- DOCUMENT EXCERPT:
↓↓↓

# P99 Special Operations DVD



## jenglish (Dec 29, 2006)

Does anyone know where I can obtain a copy of the P99 Special Operations DVD? Or if you have a copy, is it worth searching for?

I found this mini trailer for the DVD on youtube:


----------



## Mdnitedrftr (Aug 10, 2006)

Thats awesome! Im gonna look for it.


----------



## Mdnitedrftr (Aug 10, 2006)

They ship worldwide
http://cgi.ebay.co.uk/Carl-Walther-...033044953QQihZ010QQcategoryZ383QQcmdZViewItem

If you can read German, lol
http://www.afterbuy.de/Afterbuy/sho...t/produkt.aspx?shopid=40202&produktid=2559161


----------



## Shipwreck (Jan 26, 2006)

That's kinda kewl. I've seen it mentioned many, many times on the Walther Forum, and I knew about the german site. Never got to see part of the video before...


----------



## jenglish (Dec 29, 2006)

↑↑↑

Data drawn from a collection
↓↓↓

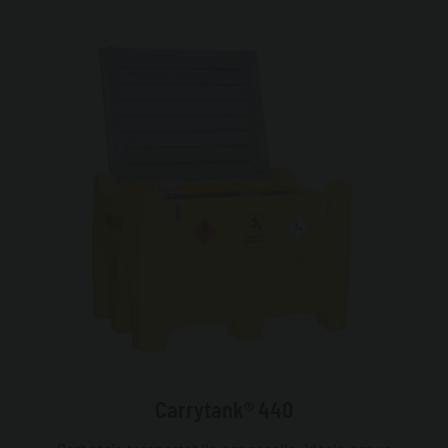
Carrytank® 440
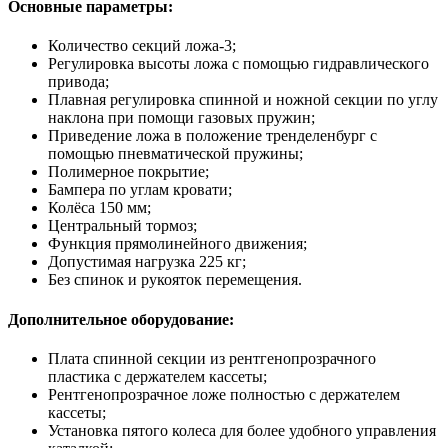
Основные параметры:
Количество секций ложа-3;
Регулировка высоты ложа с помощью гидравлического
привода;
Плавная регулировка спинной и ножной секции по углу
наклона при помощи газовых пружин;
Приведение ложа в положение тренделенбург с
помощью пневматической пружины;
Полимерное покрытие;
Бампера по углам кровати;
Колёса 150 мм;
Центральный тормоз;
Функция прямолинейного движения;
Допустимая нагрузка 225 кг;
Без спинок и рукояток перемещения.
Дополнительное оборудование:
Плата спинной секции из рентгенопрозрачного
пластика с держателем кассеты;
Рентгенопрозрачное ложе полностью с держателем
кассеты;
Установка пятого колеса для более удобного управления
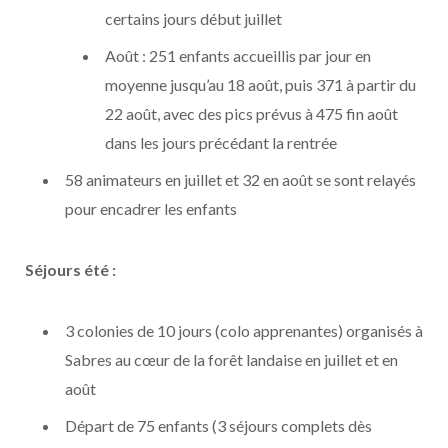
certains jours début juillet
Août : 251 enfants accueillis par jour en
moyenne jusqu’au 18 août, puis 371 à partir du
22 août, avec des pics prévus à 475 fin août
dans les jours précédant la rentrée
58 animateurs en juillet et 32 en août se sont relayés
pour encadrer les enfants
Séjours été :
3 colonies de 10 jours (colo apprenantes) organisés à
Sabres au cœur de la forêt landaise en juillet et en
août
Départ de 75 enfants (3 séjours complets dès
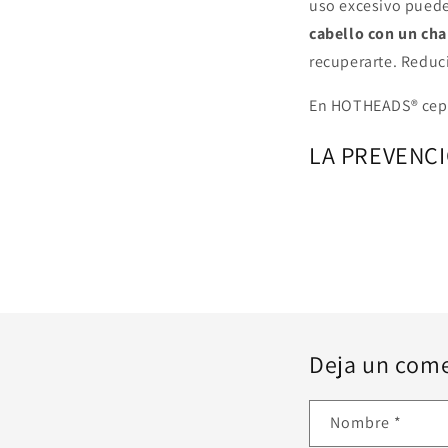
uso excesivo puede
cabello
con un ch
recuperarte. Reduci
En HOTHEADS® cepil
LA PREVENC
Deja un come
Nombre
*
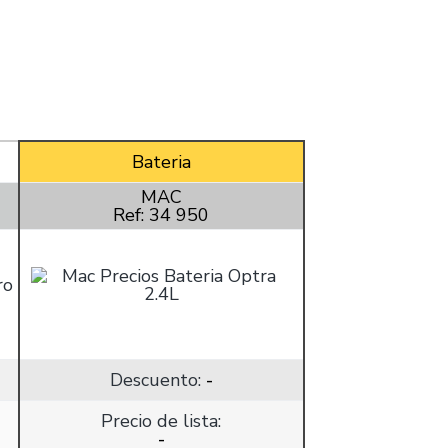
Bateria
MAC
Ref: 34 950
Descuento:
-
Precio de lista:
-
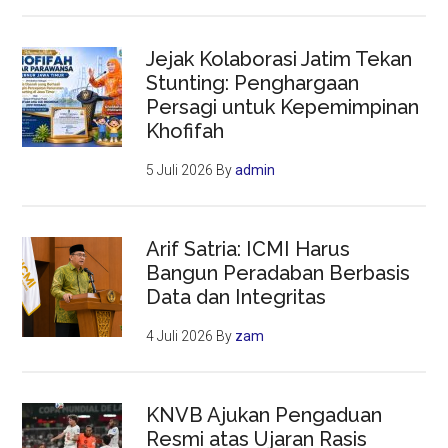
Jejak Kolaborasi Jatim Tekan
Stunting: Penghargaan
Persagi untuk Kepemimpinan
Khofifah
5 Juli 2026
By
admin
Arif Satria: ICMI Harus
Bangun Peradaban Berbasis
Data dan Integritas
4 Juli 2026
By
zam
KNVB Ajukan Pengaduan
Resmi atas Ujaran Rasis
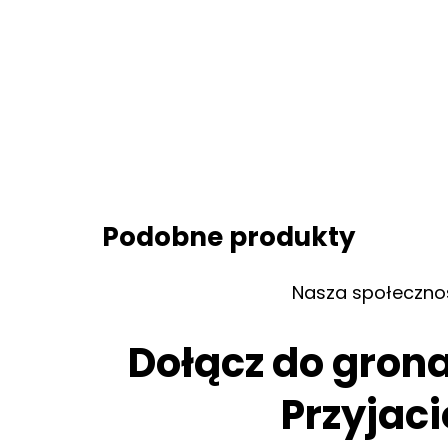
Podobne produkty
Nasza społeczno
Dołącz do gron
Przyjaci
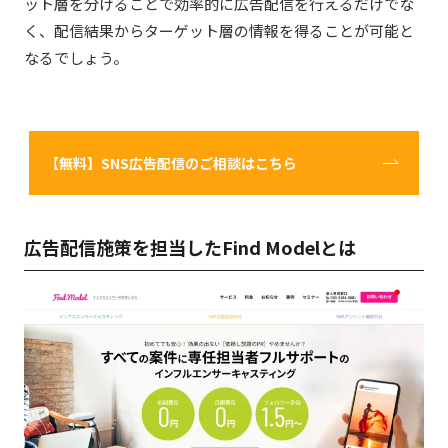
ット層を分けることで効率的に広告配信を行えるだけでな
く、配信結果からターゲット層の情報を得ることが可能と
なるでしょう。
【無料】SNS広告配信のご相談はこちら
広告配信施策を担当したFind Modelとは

↑↑↑
↓↓↓

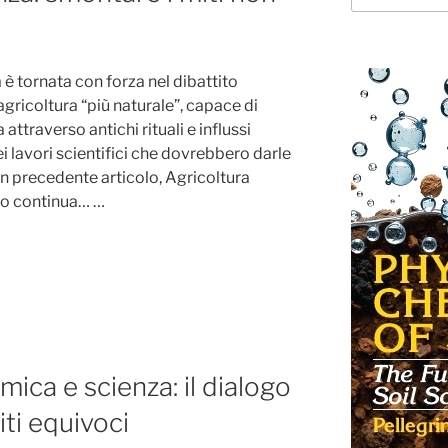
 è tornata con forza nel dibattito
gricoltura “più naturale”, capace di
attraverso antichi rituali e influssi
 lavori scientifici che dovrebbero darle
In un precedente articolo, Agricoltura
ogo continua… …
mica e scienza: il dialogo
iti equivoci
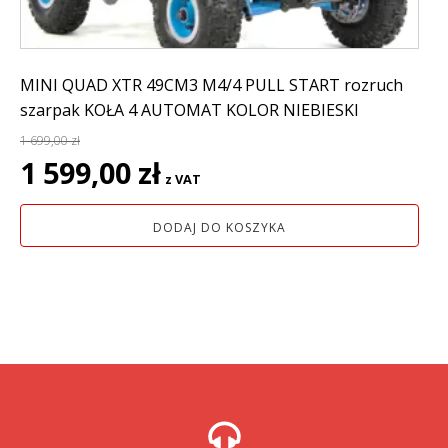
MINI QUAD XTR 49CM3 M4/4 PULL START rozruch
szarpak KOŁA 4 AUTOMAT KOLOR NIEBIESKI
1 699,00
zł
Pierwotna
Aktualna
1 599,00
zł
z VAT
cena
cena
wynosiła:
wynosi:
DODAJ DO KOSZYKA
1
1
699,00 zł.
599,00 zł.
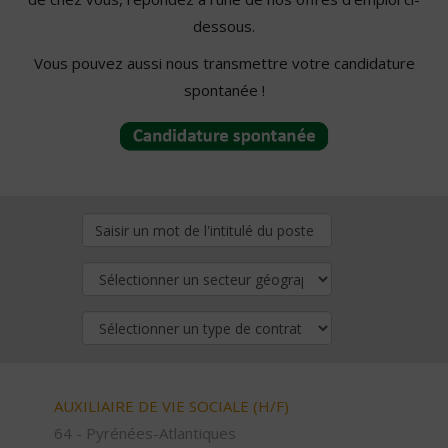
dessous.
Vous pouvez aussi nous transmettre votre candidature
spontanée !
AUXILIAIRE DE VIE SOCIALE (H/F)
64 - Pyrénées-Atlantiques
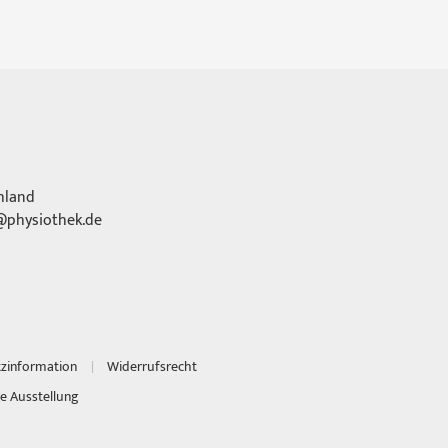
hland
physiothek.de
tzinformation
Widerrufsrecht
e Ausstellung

↑↑↑
↓↓↓

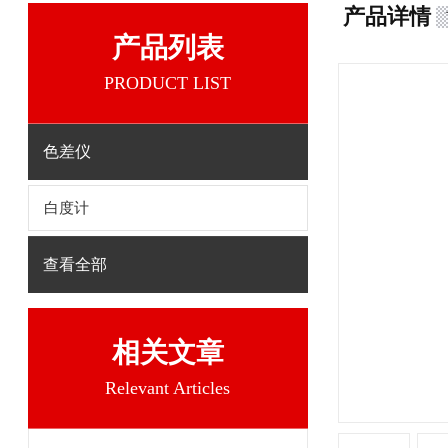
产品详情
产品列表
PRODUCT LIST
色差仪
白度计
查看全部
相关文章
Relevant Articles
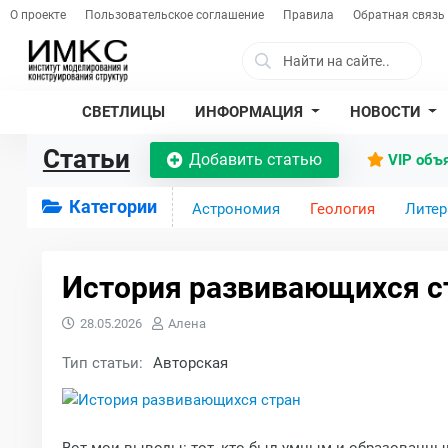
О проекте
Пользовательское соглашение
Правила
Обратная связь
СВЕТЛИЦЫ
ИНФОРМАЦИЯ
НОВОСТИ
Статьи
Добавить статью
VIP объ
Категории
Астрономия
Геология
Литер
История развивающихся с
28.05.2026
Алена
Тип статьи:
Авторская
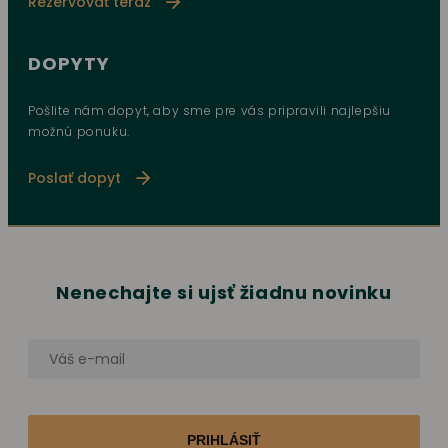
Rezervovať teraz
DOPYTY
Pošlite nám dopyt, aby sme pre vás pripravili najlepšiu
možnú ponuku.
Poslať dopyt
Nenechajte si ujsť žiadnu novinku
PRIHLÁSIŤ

↑↑↑

- EXERCISES TO COMPLETE:
1. Write out the forum thread about the P99 Special Operations DVD word for word, covering everything from "That's kinda kewl." down to "the video before...".
2. Gather every line of the listing that contains the word "помощью".
The forum thread and the listing have separate origins.

- YOUR RESPONSES:
1.
That's kinda kewl. I've seen it mentioned many, many times on the Walther Forum, and I knew about the german site. Never got to see part of the video before...

2.
Регулировка высоты ложа с помощью гидравлического
помощью пневматической пружины;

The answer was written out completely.